A confirmar-se, entretanto, o prestígio das frutas na comida habitual, as autoridades do departamiento de Bolívar terão obtido – de graça!… – preciosa ajuda na preservação da saúde pública…

Por que reprimiriam?

O certo é que as autoridades locais não parecem preocupadas com a copiosa presença dos ambulantes, muito menos se ocupam em reprimir-lhes as atividades. Perguntei a quatro ou cinco deles se haveria restrições, quiçá perseguições policiais e todos negaram; uma falante señora chegou a estranhar, enquanto cortava gordas fatias de manga verde e expremia-lhes limão, para meu deleite:

“¿Y por que lo harían?, ¡estamos a trabajar!”

Data ‘nacional’

Calhou de estar em Cartagena justo nos dias que antecedem o 11 de novembro, data que marca a ‘independência’ da região; algo como uma “data nacional” segundo o sentimento dos cartaginenses.

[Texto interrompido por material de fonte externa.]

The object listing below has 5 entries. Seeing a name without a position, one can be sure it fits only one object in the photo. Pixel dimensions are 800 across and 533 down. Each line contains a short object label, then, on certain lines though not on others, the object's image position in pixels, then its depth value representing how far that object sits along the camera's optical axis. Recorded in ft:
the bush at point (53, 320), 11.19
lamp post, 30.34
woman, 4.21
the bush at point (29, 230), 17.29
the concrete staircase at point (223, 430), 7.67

Encantou-me a maneira como se a comemora: desde o sábado anterior o povo entrega-se a animadas festividades que incluem espetáculos musicais, danças típicas, dramatizações.

Foi interessante, para um brasileiro, constatar que aqui não se homenageia a data magna com a sisudez dos desfiles militares nem a contenção das antigas celebrações escolares. Ao contrário, é uma grande e concorrida festa popular onde se dançam salsa, cumbia e outros ritmos que não identifiquei, com a informalidade e irreverência de um povo alegre, desinibido.

‘Carnaval’ cívico

É mais ou menos como se no Brasil o Carnaval acontecesse em torno de 7 de setembro e seu intuito fosse comemorar a independência com muito samba, frevo, baião, carimbó…

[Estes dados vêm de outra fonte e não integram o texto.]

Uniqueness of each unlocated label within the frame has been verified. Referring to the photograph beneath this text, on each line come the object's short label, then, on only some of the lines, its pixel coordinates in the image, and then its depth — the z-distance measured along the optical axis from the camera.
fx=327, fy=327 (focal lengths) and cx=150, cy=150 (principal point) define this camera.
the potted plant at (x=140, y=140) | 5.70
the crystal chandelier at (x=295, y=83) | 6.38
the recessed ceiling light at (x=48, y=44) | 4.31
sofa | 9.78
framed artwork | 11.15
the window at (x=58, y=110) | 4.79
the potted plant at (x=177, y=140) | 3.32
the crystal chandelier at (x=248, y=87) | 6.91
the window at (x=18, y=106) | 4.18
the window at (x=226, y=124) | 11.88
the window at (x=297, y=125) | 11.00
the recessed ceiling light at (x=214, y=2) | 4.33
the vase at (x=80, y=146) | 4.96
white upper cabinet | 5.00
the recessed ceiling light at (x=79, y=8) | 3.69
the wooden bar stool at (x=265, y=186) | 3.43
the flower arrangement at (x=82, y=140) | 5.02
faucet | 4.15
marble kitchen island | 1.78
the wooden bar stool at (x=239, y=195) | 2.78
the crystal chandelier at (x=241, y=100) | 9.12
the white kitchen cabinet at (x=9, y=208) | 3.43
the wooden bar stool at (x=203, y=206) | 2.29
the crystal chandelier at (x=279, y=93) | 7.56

O que me lembra que faz tempo os brasileiros não festejamos as ditas efemérides nacionais. Até houve um tempo em que o fizemos, a partir do estímulo ao ‘sentimento nativista’ durante o Estado Novo (1937–45). Naquele período, e também sob a vigência da Constituição democrática de 1946, os alunos dos cursos então chamados primário, ginasial e colegial éramos convocados a desfilar nas datas nacional, estaduais, municipais e era com gosto que aceitávamos a convocação, ao que me recorde.

Independência irreverente

Sob os governos autoritários pós-1964 não se cogitou de manifestação cívica que não fosse militar em tais datas. Nem aos governantes terá parecido prudente convocar, por exemplo, a participação dos estudantes, que certamente se converteria em protestos contra o regime…

De qualquer forma, nada do que se fez no Brasil para celebrar eventos históricos pode comparar-se à alegria irreverente com que se comemora a ‘independência’ de Cartagena.

Organizado, sem exagero

Sim, as escolas participam, seus alunos reúnem-se em grupos, diria, mais ou menos organizados para cantar, dançar e dramatizar cenas históricas ou folclóricas, tudo com muita animação.

O ‘mais ou menos’ vai à conta da impossibilidade, talvez inconveniência de estruturar formalmente o jeito solto com desfilam (marchar, jamais!) crianças, adolescentes e jovens, assim como adultos de outras instituições oficiais ou comunitárias.

Mal comparando

Acho que comparei mal os festejos de Cartagena com o carnaval brasileiro. Talvez até haja alguma semelhança com nossos tradicionais blocos, não oficiais nem oficiosos, ainda remanescentes, mas certamente nada se parece com os desfiles de escolas ditas de samba, demasiado formais e burocráticos. Se puder estabelecer um paralelo será com grupos pernambucanos de maracatu, de bumba-meu-boi maranhense ou boi-bumbá amazonense, das cavalhadas, festas do divino, ternos de reis… – enfim, com manifestações espontâneas da cultura popular.

Armas floridas

Não que a festa recuse-se admitir questões atuais.

Num dos alegres desfiles a que assisti um grupo dramatizava a questão da violência e festejava a recente vitória da paz, representada na Colômbia pelo fim de décadas de insurreição armada. Os estudantes portavam simulações de espingardas de cujos canos brotavam flores e portavam faixas temáticas da pacificação.

Uma delas faria o encanto de meu amigo José Carlos Almeida; tento citá-la conforme recordo, traduzindo livremente:

“Nossas armas são as flores, nossa luta é pelo perdão e reconciliação”.

Referem-se à pregação de setores da Igreja Católica latino-americana e sua “ética do perdão e reconciliação”, da qual José Carlos é ativo intérprete e difusor.